Tourism operators are anticipating the return of Chinese visitors after their government announced it would scrap mandatory quarantine for inbound travellers.

As well as opening to the world, the change in effect from January 8 will make it much easier for Chinese travellers to return home.

China was the world’s largest outbound tourism market before COVID-19 shut down global travel, and was Australia’s top visiting nation.

Chinese overseas visitors spent $US127.5 billion ($189.3 billion) on worldwide travel in 2019.

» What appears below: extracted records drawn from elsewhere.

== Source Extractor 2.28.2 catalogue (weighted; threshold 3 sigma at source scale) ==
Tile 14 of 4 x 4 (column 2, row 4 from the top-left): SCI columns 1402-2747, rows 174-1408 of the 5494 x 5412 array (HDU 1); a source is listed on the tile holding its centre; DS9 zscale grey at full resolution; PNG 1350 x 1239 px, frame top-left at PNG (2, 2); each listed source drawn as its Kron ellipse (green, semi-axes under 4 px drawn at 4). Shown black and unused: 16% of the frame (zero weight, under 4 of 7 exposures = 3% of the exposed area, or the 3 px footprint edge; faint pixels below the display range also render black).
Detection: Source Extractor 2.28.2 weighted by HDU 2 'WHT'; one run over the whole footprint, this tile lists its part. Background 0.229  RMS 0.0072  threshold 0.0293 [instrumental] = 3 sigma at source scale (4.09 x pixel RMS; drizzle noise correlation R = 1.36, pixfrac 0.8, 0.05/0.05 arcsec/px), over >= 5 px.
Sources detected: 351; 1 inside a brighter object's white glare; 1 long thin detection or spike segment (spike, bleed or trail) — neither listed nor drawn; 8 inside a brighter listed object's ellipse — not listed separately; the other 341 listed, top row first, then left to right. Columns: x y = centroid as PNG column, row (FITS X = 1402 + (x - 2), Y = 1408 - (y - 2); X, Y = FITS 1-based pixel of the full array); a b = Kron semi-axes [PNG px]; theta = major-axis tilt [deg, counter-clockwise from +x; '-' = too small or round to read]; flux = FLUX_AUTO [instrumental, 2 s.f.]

Airlines are drawing up plans to expand their services.

But ordinary Chinese and travel agencies suggest that a return to anything like normal will take some time.

An immediate surge in international travel is not widely expected.

The government, which has since 2020 discouraged international travel given the dangers of COVID-19, said outbound travel would be restored “in an orderly manner”. It did not elaborate.

Flight tracking app VariFlight said it expected a robust rebound in flights to and from mainland China by the Labour Day holiday in May, but not before.

According to VariFlight data, international flights to and from China are at eight per cent of pre-pandemic levels.

Liu Simin, an official with the tourism arm of the China Society for Futures Studies, a research institute based in Beijing, said international travel won’t recover to pre-pandemic levels until 2024.

Weighing on many people’s travel plans is the wave of COVID-19 infections now sweeping China, Liu said.

Australia was a popular destination for Chinese before COVID. Photo: Getty

Some countries, including Japan and India, have announced travellers from China will have to show a negative COVID-19 test on arrival.

Another problem for many people is money.

“It takes time for people to gain confidence after so many of them lost jobs or made less money during the pandemic,” Liu said.

In a consumer study released this month, before the announcement of the easing of travel restrictions, consultancy Oliver Wyman found more than half of Chinese people surveyed would wait from several months to a year before resuming international travel once borders re-open.

One of the fastest bouncebacks is expected to be in international business travel.

“The recent announcement … clears the way for resumption of normal business travel, a top advocacy priority for the American business community in China over the past two years,” said AmCham China chairman Colm Rafferty.